I can’t recall exactly the number of years that our relationship lasted, but a rough calculation indicates that we carried on for four to five years at least. And on the first day of each of these passing years, he would invariably tap on the doors to our offices, peep in and greet us all, in a phlegmatic drawl, with the words — Naya saal Mubarak! It makes little sense to be emotional over such inconsequential incidents. Yet, I think I feel a lump in my throat when I relate this fact. There was an element of genuineness in the New Year’s greeting he showered on all he knew, independent of official status, especially so since he had nothing to gain or lose from this act, socially speaking. It was as pure a greeting as the innocent smile on the face of a baby in arms.

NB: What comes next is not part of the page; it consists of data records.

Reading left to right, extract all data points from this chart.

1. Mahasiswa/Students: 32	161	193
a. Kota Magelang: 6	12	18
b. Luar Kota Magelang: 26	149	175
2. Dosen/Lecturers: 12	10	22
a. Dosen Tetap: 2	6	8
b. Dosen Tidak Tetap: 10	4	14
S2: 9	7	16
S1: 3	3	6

My contacts with Netaji came to an abrupt halt though, more to his discomfort as it happened, than mine. Our unsigned mutual separation occurred when, for the umpteenth time in my life, I resolved to quit smoking. So, one fine morning, without any prior notice at all, I walked past his shop not caring to even glance at him. I looked away from him, needless to say, to keep temptations at bay. But he probably interpreted my behaviour his own way, that I had shifted my allegiance and started patronizing his competitors in the building. And as I continued to ignore him on a regular basis, his vague suspicion turned slowly into firm conviction. This was all too evident from the expression I detected on his face from the corner of my eye every time I walked past him. It was no bewilderment that I discovered there, but a feeling bordering on hatred against the traitor.

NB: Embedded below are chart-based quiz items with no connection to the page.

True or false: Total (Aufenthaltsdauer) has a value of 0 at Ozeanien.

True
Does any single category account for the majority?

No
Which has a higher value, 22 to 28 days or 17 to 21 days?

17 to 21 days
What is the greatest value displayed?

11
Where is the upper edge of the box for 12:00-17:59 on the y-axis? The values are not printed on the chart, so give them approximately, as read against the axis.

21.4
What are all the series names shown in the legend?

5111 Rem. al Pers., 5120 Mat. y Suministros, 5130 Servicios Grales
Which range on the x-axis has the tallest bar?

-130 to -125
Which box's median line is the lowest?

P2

I bore the cross however with bated breath, especially so since I knew that we would soon be moving out of Yojana Bhavan to the aforementioned new campus. And indeed, the movers too arrived according to plan. They packed the furniture in our offices as well as our books and journals and the caravan was flagged off towards its new settlement at the far end of the town.
On my way out of Yojana Bhavan, on the last day I attended office there, I felt I owed a good-bye gesture to Netaji, the soldier who had held fort with uncompromising devotion during my addiction-filled days. Unfortunately though, I had to leave early, soon after lunch hour, the time reserved for his siesta. Nonetheless, I recalled those occasions when he would break the rule to satisfy my thirst. So, I went over to his corner where he lay sleeping, facing the wall. I cleared my throat to attract his attention. But the noise I made, perhaps wilfully, out of cowardice, was not loud enough to wake him up. I kept staring in hesitation for a while at the little man, pockets bulging as always and finally walked away without turning back.
New Year’s Day was still a month or two away. I never found out therefore if he would peep into my office to say Naya saal Mubarak anymore.